The Japanese government has been urged to commit to ending all fossil fuel financing by 2017. Friends of the Earth (FoE), an international network of environmental organisations, stated this in a letter to the Japanese government on Thursday ahead of the G7 summit taking place on May 26-27 in Tokyo.
According to the statement by FoE, Japan is financing liquefied natural gas projects in different parts of the world, including the United States and Indonesia. Japan also provided over $20 billion in coal financing abroad between 2007 and 2014, making it the world’s number one financier of overseas coal.
Earlier in March and April, activists protested against what they called the financing of dirty energy projects like the Batang coal-fired power plant in Central Java, Indonesia, which has been plagued by human rights abuses. FoE said such protests will continue this month to call out Japan’s plans to build 49 new coal plants domestically and finance many others abroad.
The group cited a recent climate science research which found that if no new fossil fuel power plant is built after 2017, there would be a 50 percent chance of avoiding the worst impacts of climate change.
"It's undeniable that the momentum toward a 100 percent clean energy economy has continued to accelerate in the months since the Paris Agreement was adopted, and 175 nations, including Japan, joining together on Earth Day 2016 to sign the agreement reaffirms that the world is ready to tackle the climate crisis," said Maura Cowley, Associate Director of the Sierra Club's International Climate and Energy campaign. "There's no excuse for Japan or any other developed country to continue to push for the world's dirtiest energy source when cheaper, safer, and more modern energy sources – like wind and solar – are literally all around us."

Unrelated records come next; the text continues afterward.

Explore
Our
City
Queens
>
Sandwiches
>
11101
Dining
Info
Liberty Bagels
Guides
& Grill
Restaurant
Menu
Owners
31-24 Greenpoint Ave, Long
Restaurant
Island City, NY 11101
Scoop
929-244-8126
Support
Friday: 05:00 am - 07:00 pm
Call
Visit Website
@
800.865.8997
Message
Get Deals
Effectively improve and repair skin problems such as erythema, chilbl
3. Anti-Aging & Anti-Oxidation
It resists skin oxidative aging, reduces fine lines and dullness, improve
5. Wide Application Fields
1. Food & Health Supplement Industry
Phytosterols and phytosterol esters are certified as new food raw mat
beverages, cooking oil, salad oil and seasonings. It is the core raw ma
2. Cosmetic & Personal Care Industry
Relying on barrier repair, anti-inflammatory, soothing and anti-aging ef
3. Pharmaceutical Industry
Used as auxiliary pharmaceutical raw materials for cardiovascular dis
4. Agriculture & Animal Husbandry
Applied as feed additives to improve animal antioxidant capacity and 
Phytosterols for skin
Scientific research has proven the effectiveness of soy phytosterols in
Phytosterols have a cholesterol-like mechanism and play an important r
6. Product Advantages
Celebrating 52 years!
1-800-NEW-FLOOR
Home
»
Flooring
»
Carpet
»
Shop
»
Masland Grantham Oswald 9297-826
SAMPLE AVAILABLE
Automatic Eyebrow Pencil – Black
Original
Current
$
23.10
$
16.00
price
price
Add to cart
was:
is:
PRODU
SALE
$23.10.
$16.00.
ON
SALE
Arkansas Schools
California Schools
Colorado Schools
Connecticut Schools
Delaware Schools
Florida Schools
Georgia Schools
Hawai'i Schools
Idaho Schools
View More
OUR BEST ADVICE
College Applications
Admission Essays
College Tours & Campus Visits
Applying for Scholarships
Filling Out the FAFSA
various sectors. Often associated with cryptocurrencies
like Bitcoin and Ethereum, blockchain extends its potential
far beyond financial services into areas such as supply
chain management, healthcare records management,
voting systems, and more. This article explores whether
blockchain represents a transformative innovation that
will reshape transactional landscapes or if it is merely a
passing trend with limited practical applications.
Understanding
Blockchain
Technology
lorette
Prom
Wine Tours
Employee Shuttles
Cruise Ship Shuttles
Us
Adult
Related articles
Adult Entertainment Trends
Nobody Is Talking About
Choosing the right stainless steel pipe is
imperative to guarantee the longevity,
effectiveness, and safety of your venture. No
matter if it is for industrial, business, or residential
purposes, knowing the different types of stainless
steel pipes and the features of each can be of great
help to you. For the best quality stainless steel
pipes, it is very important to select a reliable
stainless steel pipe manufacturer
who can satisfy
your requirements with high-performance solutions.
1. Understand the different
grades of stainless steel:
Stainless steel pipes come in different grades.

Japan is rich in clean, renewable resources. The environmental activist group urged Japan to take advantage of its wealth of renewable resources to encourage the rest of the world to transition to renewables. Yuki Tanabe, a programme coordinator at Japan Centre for a Sustainable Environment and Society (JACSES), said as a chair of the G7 Summit, Prime Minister Abe should take a strong leadership role in the transition to renewables.